Rebecca Taibleson, who clerked for Kavanaugh on the D.C. Circuit Court of Appeals in 2010 and2011, said Kavanaugh’s keeps an open mind on intellectual disagreements and supports female empowerment. He would be “a breath of fresh air” on the high court, she said.

Taibleson said when she clerked for Supreme Court Justice Antonin Scalia in 2012, 26 out of 39 clerks at the Supreme Court were men, but 25 out of 48 clerks who have worked for Kavanagh over the years have been women.

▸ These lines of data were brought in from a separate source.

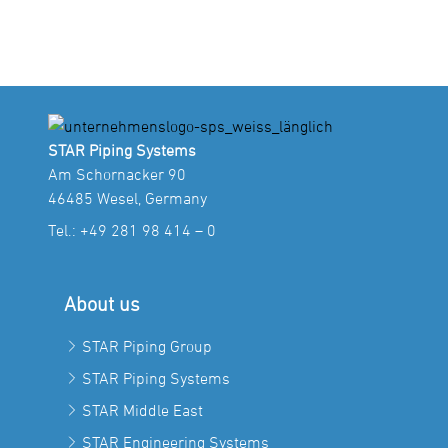
STAR Piping Systems
Am Schornacker 90
46485 Wesel, Germany
Tel.:
+49 281 98 414 – 0
About us
STAR Piping Group
STAR Piping Systems
STAR Middle East
STAR Engineering Systems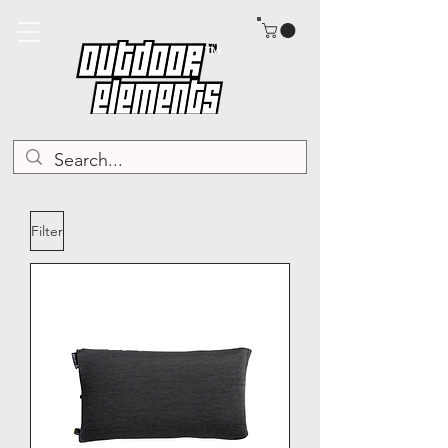
TM
Filter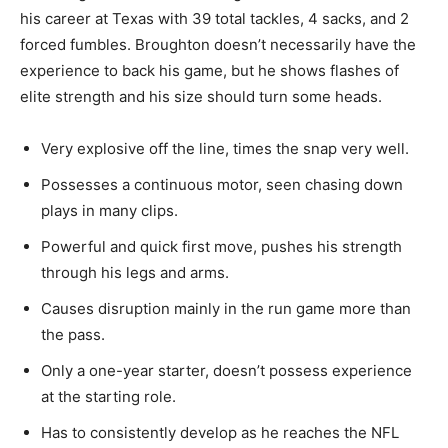
his career at Texas with 39
total
tackles, 4 sacks, and 2
forced fumbles. Broughton doesn’t necessarily have the
experience to back his game, but he shows flashes of
elite strength and his size should turn some heads.
Very explosive off the line,
times
the snap very well.
Possesses
a continuous motor, seen chasing down
plays in many clips.
Powerful and quick first
move,
pushes his strength
through his legs and arms.
Causes
disruption mainly in the run game more than
the pass.
Only a one-year starter, doesn’t possess experience
at
the starting role.
Has
to consistently develop as he reaches the NFL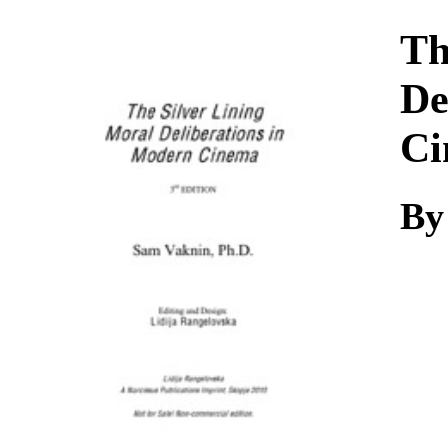
Download
Th
De
Ci
By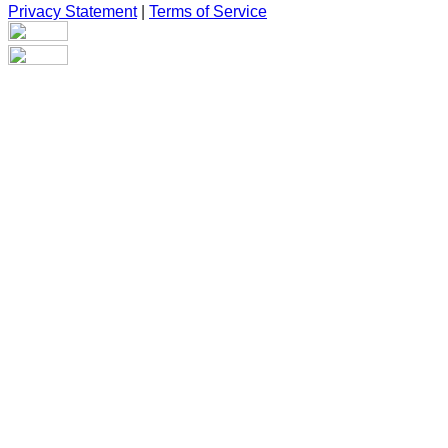
Privacy Statement
|
Terms of Service
Are you sure you want to end the selected sub-membership?
This action will set the End Date to one day in the past.
Cancel
Confirm
Are you sure you want to delete this address?
Your address will be deleted.
Cancel
Confirm
Address cannot be deleted because of the following linked
data:
{{decisionDeleteInfo(item)}}
Close
Leaving this Page
You are about to be redirected to another portal to manage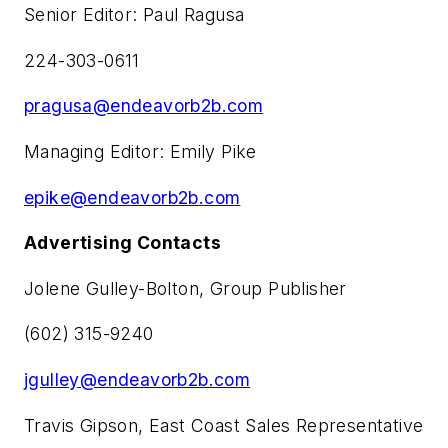
Senior Editor: Paul Ragusa
224-303-0611
pragusa@endeavorb2b.com
Managing Editor: Emily Pike
epike@endeavorb2b.com
Advertising Contacts
Jolene Gulley-Bolton, Group Publisher
(602) 315-9240
jgulley@endeavorb2b.com
Travis Gipson, East Coast Sales Representative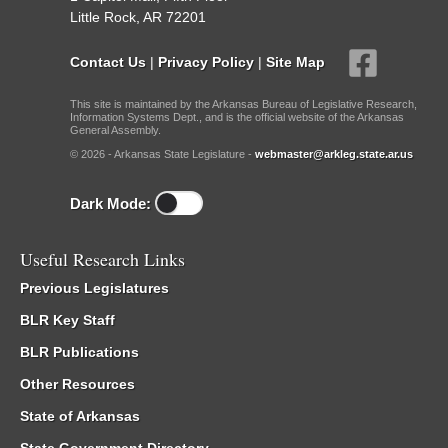
Little Rock, AR 72201
Contact Us
|
Privacy Policy
|
Site Map
This site is maintained by the Arkansas Bureau of Legislative Research,
Information Systems Dept., and is the official website of the Arkansas
General Assembly.
© 2026 - Arkansas State Legislature -
webmaster@arkleg.state.ar.us
Dark Mode:
Useful Research Links
Previous Legislatures
BLR Key Staff
BLR Publications
Other Resources
State of Arkansas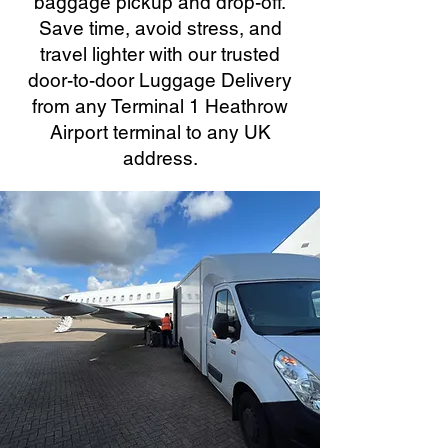
baggage pickup and drop-off.
Save time, avoid stress, and
travel lighter with our trusted
door-to-door Luggage Delivery
from any Terminal 1 Heathrow
Airport terminal to any UK
address.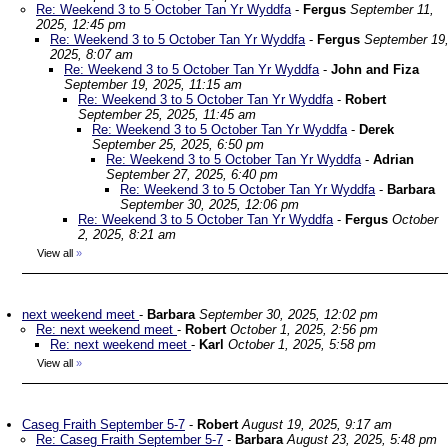
Re: Weekend 3 to 5 October Tan Yr Wyddfa
-
Fergus
September 11,
2025, 12:45 pm
Re: Weekend 3 to 5 October Tan Yr Wyddfa
-
Fergus
September 19
2025, 8:07 am
Re: Weekend 3 to 5 October Tan Yr Wyddfa
-
John and Fiza
September 19, 2025, 11:15 am
Re: Weekend 3 to 5 October Tan Yr Wyddfa
-
Robert
September 25, 2025, 11:45 am
Re: Weekend 3 to 5 October Tan Yr Wyddfa
-
Derek
September 25, 2025, 6:50 pm
Re: Weekend 3 to 5 October Tan Yr Wyddfa
-
Adrian
September 27, 2025, 6:40 pm
Re: Weekend 3 to 5 October Tan Yr Wyddfa
-
Barbara
September 30, 2025, 12:06 pm
Re: Weekend 3 to 5 October Tan Yr Wyddfa
-
Fergus
October
2, 2025, 8:21 am
View all
»
next weekend meet
-
Barbara
September 30, 2025, 12:02 pm
Re: next weekend meet
-
Robert
October 1, 2025, 2:56 pm
Re: next weekend meet
-
Karl
October 1, 2025, 5:58 pm
View all
»
Caseg Fraith September 5-7
-
Robert
August 19, 2025, 9:17 am
Re: Caseg Fraith September 5-7
-
Barbara
August 23, 2025, 5:48 pm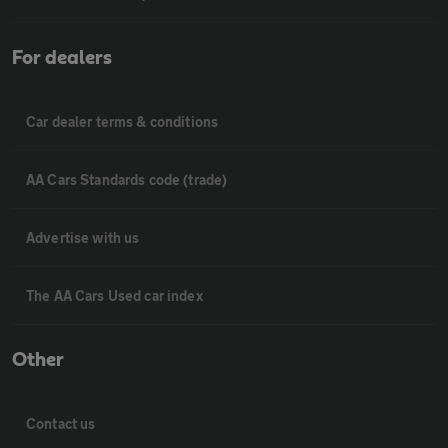
For dealers
Car dealer terms & conditions
AA Cars Standards code (trade)
Advertise with us
The AA Cars Used car index
Other
Contact us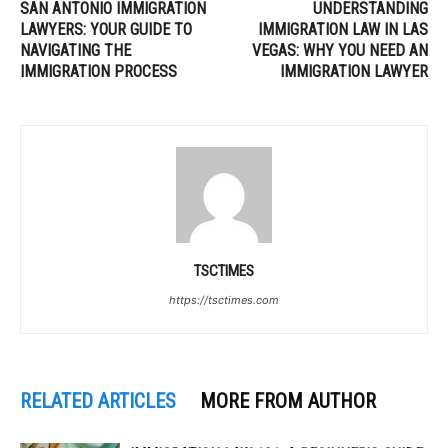
SAN ANTONIO IMMIGRATION
UNDERSTANDING
LAWYERS: YOUR GUIDE TO
IMMIGRATION LAW IN LAS
NAVIGATING THE
VEGAS: WHY YOU NEED AN
IMMIGRATION PROCESS
IMMIGRATION LAWYER
TSCTIMES
https://tsctimes.com
RELATED ARTICLES
MORE FROM AUTHOR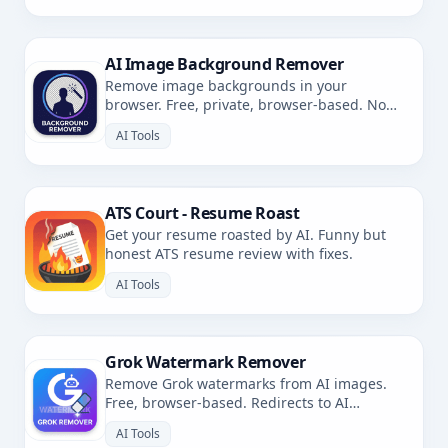
AI Image Background Remover
Remove image backgrounds in your
browser. Free, private, browser-based. No
uploads.
AI Tools
ATS Court - Resume Roast
Get your resume roasted by AI. Funny but
honest ATS resume review with fixes.
AI Tools
Grok Watermark Remover
Remove Grok watermarks from AI images.
Free, browser-based. Redirects to AI
Watermark Remover.
AI Tools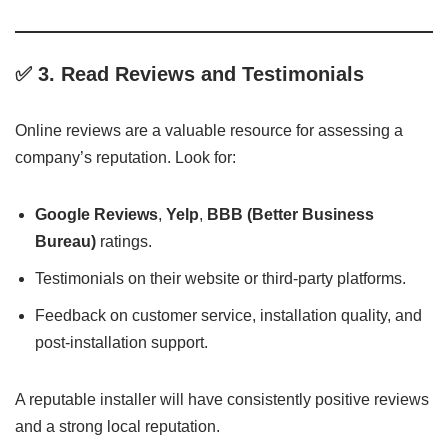
✅ 3.
Read Reviews and Testimonials
Online reviews are a valuable resource for assessing a
company’s reputation. Look for:
Google Reviews
,
Yelp
,
BBB (Better Business
Bureau)
ratings.
Testimonials on their website or third-party platforms.
Feedback on customer service, installation quality, and
post-installation support.
A reputable installer will have consistently positive reviews
and a strong local reputation.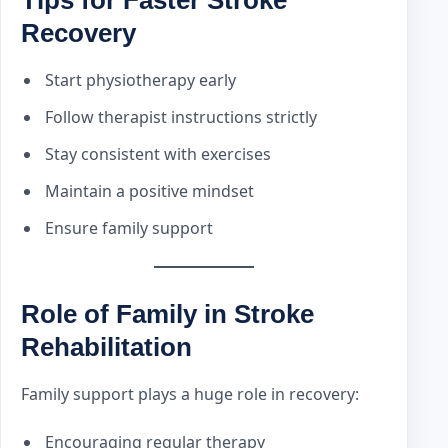
Recovery
Start physiotherapy early
Follow therapist instructions strictly
Stay consistent with exercises
Maintain a positive mindset
Ensure family support
Role of Family in Stroke
Rehabilitation
Family support plays a huge role in recovery:
Encouraging regular therapy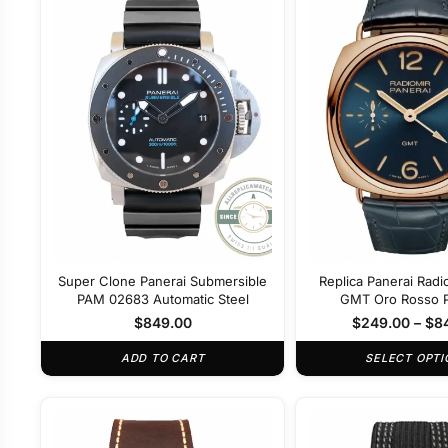
Super Clone Panerai Submersible
Replica Panerai Radi
PAM 02683 Automatic Steel
GMT Oro Rosso
$
849.00
$
249.00
–
$
8
ADD TO CART
SELECT OPTI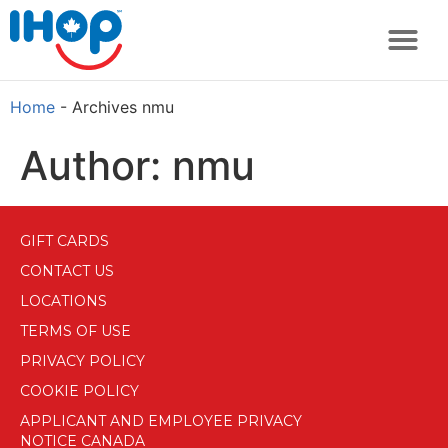
Home
-
Archives nmu
Author:
nmu
GIFT CARDS
CONTACT US
LOCATIONS
TERMS OF USE
PRIVACY POLICY
COOKIE POLICY
APPLICANT AND EMPLOYEE PRIVACY
NOTICE CANADA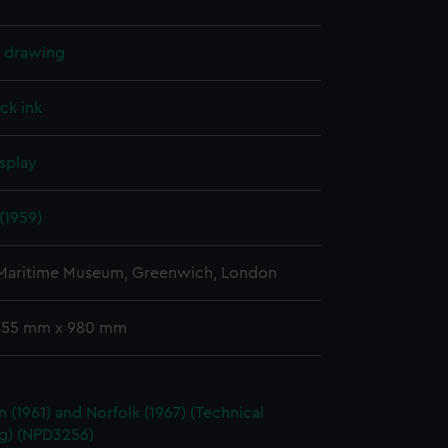
l drawing
ck ink
splay
(1959)
 Maritime Museum, Greenwich, London
 655 mm x 980 mm
 (1961) and Norfolk (1967) (Technical
g) (NPD3256)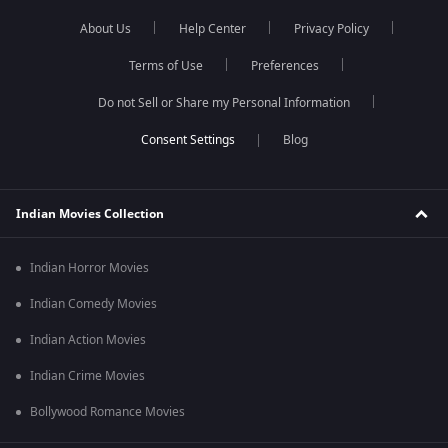
About Us
Help Center
Privacy Policy
Terms of Use
Preferences
Do not Sell or Share my Personal Information
Blog
Indian Movies Collection
Indian Horror Movies
Indian Comedy Movies
Indian Action Movies
Indian Crime Movies
Bollywood Romance Movies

Of those 48 clerks, 34 sent a letter supporting Kavanagh’s confirmed to the Senate judiciary Committee in July.

Speaking at the conservative think tank Heritage Foundation a month after President Donald Trump nominated Kavanagh to file the vacancy of retiring Justice Anthony Kennedy, the four clerks – three women and a man – called on the Senate to confirm Kavanagh.

Sarah Pitlyk, now a special counsel for a nonprofit law firm called the Thomas More Society, said groups who portray Kavanagh as a hard-line conservative are wrong and that he doesn’t base rulings on political beliefs. “Any special interest group that is looking at the judge and trying to evaluate what he is going to do for them when he is on the bench is just looking at the question the wrong way,” she said.

The former clerks were elusive about the questions regarding Trump’s zero-tolerance immigration policy or abortion rights, but all said Kavanaugh would be unlikely to reverse landmark precedents, suggesting that Roe v. Wade, the 1973 case granting a woman’s right to terminate her pregnancy, would not change.

Porter Wilkinson, a former clerk and current chief of staff at the Smithsonian, said in an interview that she disagreed with AFSCME President Lee Saunders’ earlier statement that Kavanaugh’s record is “pro-corporate agenda.”

Wilkinson said there might be specific decisions union leaders didn’t like, but “he is going to be open-minded, and apply to the law faithfully.”